Na quinta-feira, um jovem que se identificou como “Rambhakt Gopal” atirou e feriu um estudante da Jamia Millia Islamia enquanto a polícia de Delhi assistia. Esse tiroteio no aniversário da morte de Mahatma Gandhi ocorreu dias depois que o ministro da União, Anurag Thakur, liderou uma multidão cantando: “Desh ke gaddaron ko, goli maaro?/i>” (Atire nos traidores). O mesmo cântico de ódio foi ouvido de uma parte da multidão no road show de Shah no domingo.

O fato de dois homens armados terem conseguido passar furtivamente pelo destacamento policial pesado e abrir fogo levantou um grande ponto de interrogação sobre o papel da polícia de Délhi.

“É uma questão séria de lei e ordem e os dois incidentes zombaram da alegação da polícia de Délhi de ser a força mais profissional do país. Onde está o ministro do Interior Amit Shah, que está sendo descrito pelo BJP como o ‘real? Homem de Ferro’?” perguntou um comissário de polícia aposentado de Delhi, que pediu anonimato.

A polícia de Delhi se reporta ao Ministério do Interior da União, chefiado por Shah.

“Os dois incidentes são consequências diretas do ódio por parte de algum BJP? O motivo por trás do tiroteio é provocar os manifestantes e arquitetar uma revolta comunal para polarizar os eleitores antes da eleição”, disse Md Iftekhar, morador de Jamia.

Testemunhas disseram que Gujjar atravessou uma barricada policial, sacou sua pistola e abriu fogo de 250 metros atrás do palco.

“Estávamos tomando chá quando vimos um homem vindo do nada, gritando e ameaçando os manifestantes para desocupar o local antes de sacar sua arma e atirar para o ar. Ouvindo os tiros, algumas das mulheres correram de perto do palco. Três jovens locais o agarrou e logo a polícia veio correndo e o levou embora”, disse Salauddin Ahmed, um morador.

“O homem recorreu a tiros aéreos. A polícia imediatamente o dominou e o pegou”, disse o DCP Chinmoy Biswal. Duas balas usadas foram recuperadas no local.

Rapidamente, um grande número de manifestantes, incluindo as três “Dabang Dadis” (vovós destemidas), formaram uma corrente humana para garantir que nenhum estranho entrasse no local para criar uma questão de lei e ordem que poderia atrapalhar sua agitação.

“Não apenas estamos protestando aqui pacificamente por nossos direitos e para salvar a Constituição da Índia desde 15 de dezembro, mas também vigiando de perto os forasteiros que se empenharam em criar problemas de lei e ordem aqui para nos difamar. para a segurança não são nada além de móveis, enquanto os ministros estão nos chamando de traidores e exortando as pessoas a atirar em nós”, disse Afsana, mãe de dois filhos.
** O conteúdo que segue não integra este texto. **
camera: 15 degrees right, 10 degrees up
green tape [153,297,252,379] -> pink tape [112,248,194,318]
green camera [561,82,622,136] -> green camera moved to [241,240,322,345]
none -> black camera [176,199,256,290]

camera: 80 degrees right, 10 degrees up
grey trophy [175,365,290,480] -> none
O líder do Partido Aam Aadmi, Sanjay Singh, disse: “Nós alertamos a CE… Há uma conspiração sendo armada pelo BJP para adiar as eleições em Delhi, criando uma situação de lei e ordem, pois eles sabem que estão perdendo”.
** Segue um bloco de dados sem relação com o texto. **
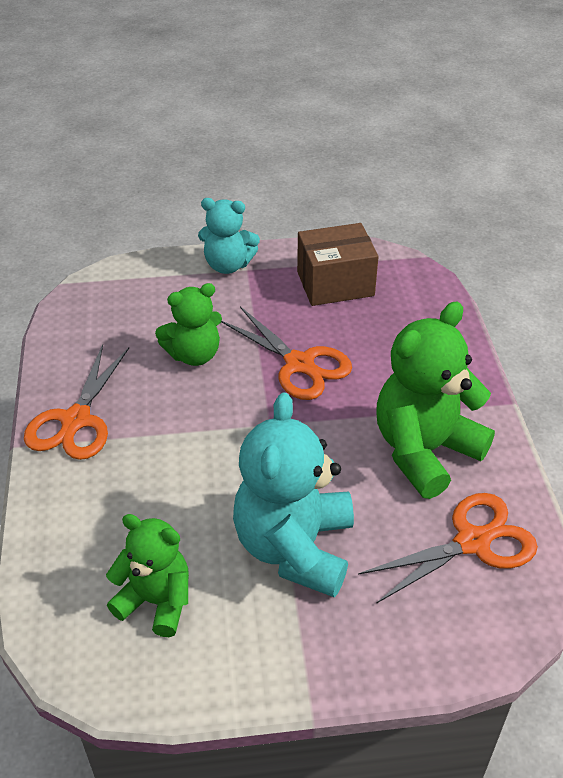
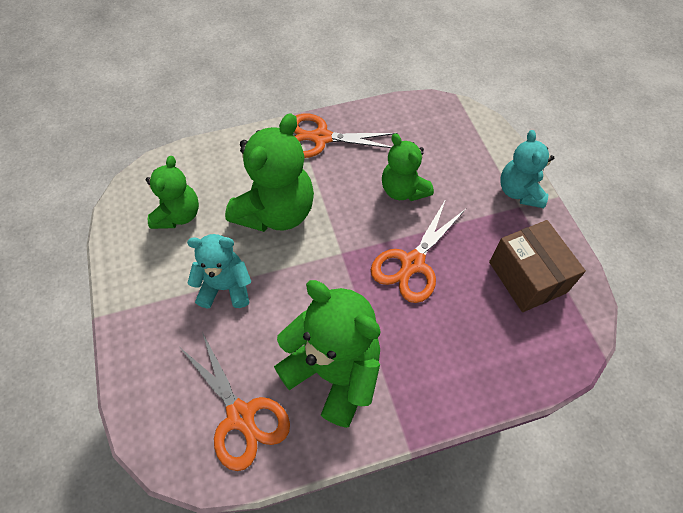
camera: 80 degrees right, 15 degrees up
turquoise teddy bear [233,393,354,597] -> turquoise teddy bear [187,234,251,308], size x0.62
none -> green teddy bear [225,113,314,232]

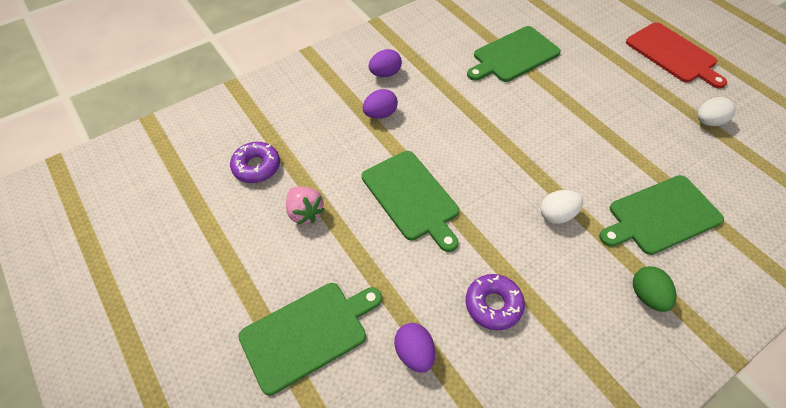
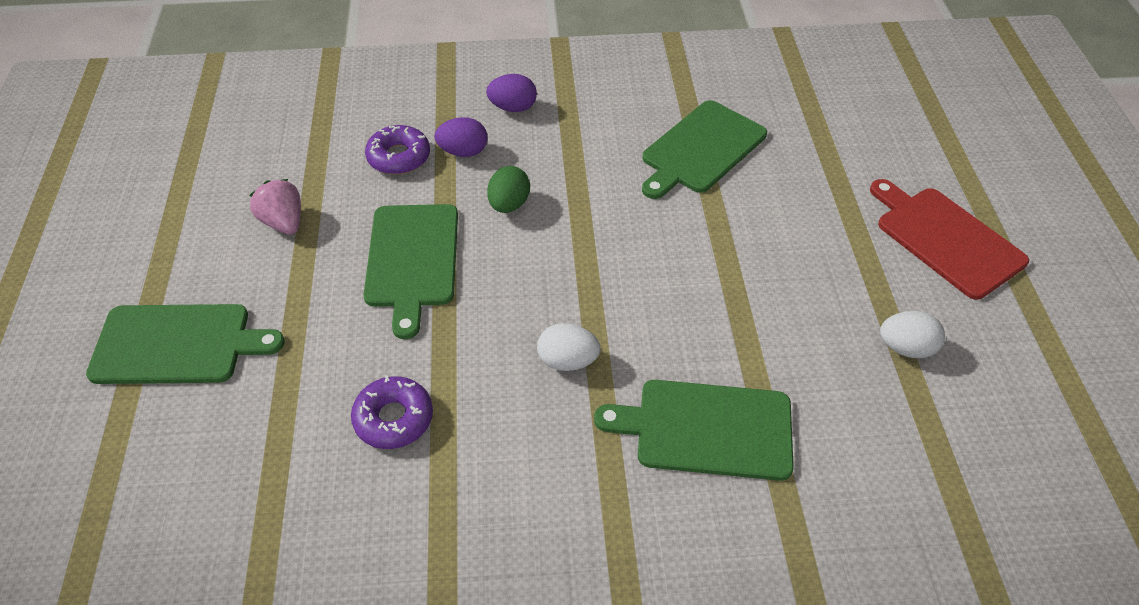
camera: 30 degrees right, 5 degrees down
purple donut [230,142,280,183] -> purple donut moved to [365,125,430,175]
pink strawberry [286,187,325,225] -> pink strawberry turned 150 degrees clockwise [249,179,301,235]
purple egg [394,323,435,372] -> none
green cutting board [467,26,561,82] -> green cutting board turned 45 degrees counterclockwise [642,100,767,199]
red cutting board [626,22,727,89] -> red cutting board turned 150 degrees clockwise [870,179,1029,300]
green egg [633,266,677,312] -> green egg moved to [487,166,530,213]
Fontes policiais disseram que Kapil era altamente radicalizado, mas negou qualquer associação com qualquer grupo de direita. “Durante o interrogatório inicial, ele nos disse que estava muito zangado com os manifestantes por serem ‘traidores’? Ele disse que só queria assustá-los”, disse um funcionário. Um desistente da classe 12, Kapil é um residente da vila de Dallupura, no leste de Delhi, disseram as fontes.

Os manifestantes de Shaheen Bagh disseram em um comunicado no sábado: “Amanhã marca o 50º dia do protesto das mulheres de Shaheen Bagh. Nos últimos dias deste dharna não violento e democrático, fomos ameaçados, ameaçados e testemunhamos discursos de ódio contra nós por líderes seniores do BJP e outros grupos marginais, como o Hindu Sena.
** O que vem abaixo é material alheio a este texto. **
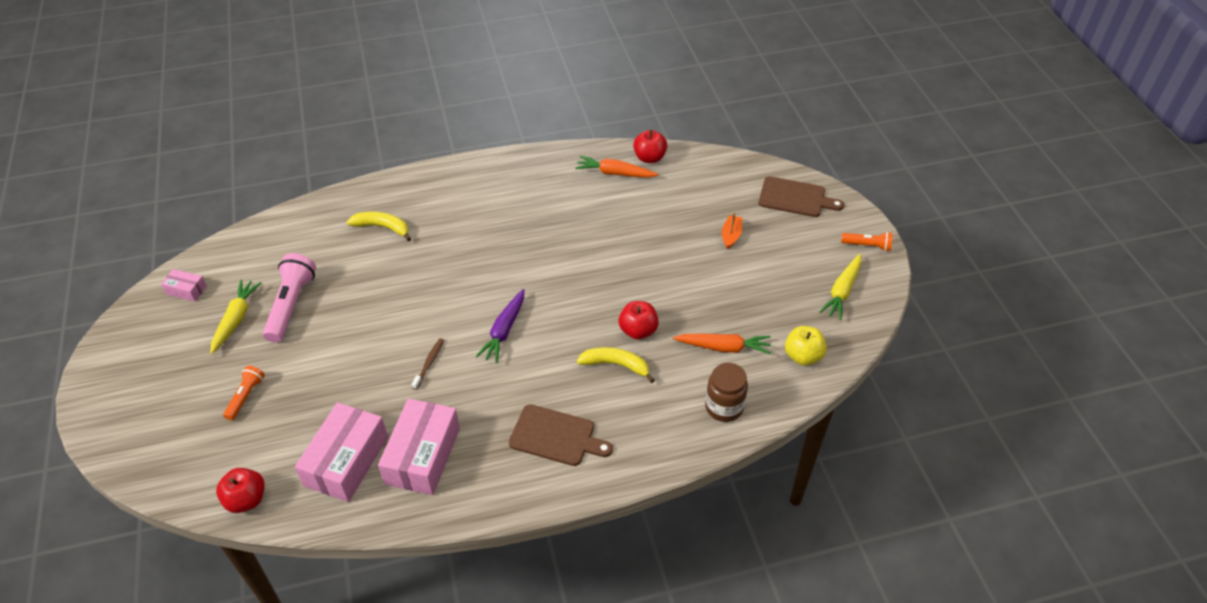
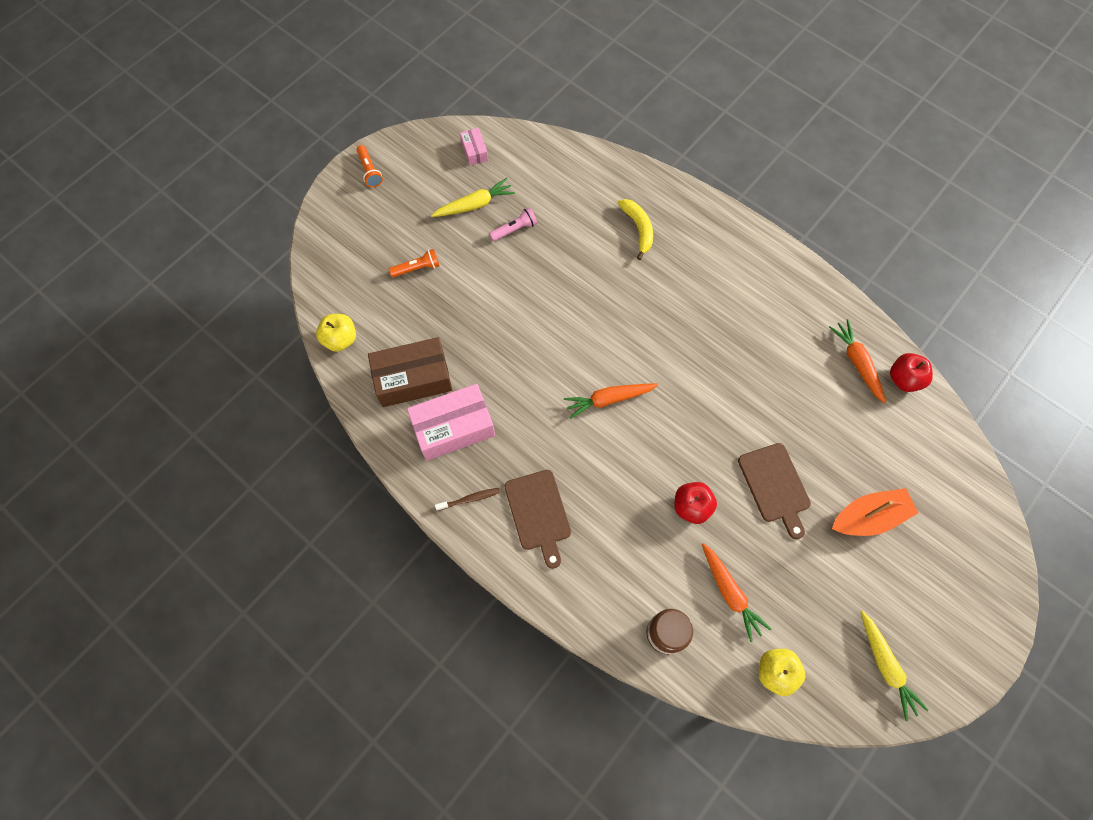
camera: 55 degrees right, 20 degrees up
red apple [216,468,265,513] -> yellow apple [316,314,356,352]
pink flashlight [263,253,316,343] -> pink flashlight [489,207,537,241], size x0.56
pink box [295,402,388,502] -> brown box [368,337,452,407]
brown toothbrush [411,338,444,390] -> brown toothbrush moved to [435,488,500,511]
purple carrot [475,289,524,363] -> orange carrot [564,384,658,419]
yellow banana [577,347,654,383] -> none
orange boat [722,212,742,249] -> orange boat [832,488,918,536], size x1.77
brown cutting board [759,176,844,217] -> brown cutting board moved to [738,443,811,539]
yellow carrot [819,254,861,320] -> yellow carrot turned 105 degrees counterclockwise [860,611,929,721]
orange flashlight [841,232,893,251] -> orange flashlight moved to [357,145,383,187]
“À luz desses incidentes e declarações, e à medida que nos aproximamos das eleições de Delhi, pedimos aos cidadãos de Delhi que se juntem a nós em Shaheen Bagh amanhã (2 de fevereiro) para mostrar solidariedade com nossa causa de defender a Constituição. Estamos cada vez mais temerosos das consequências da politização desses protestos pacíficos e afirmamos que somos uma reunião apartidária. Precisamos de seu apoio urgente neste momento de crise. Este é nosso sincero apelo à consciência de todos os cidadãos desta nação, por favor, junte-se a nós.”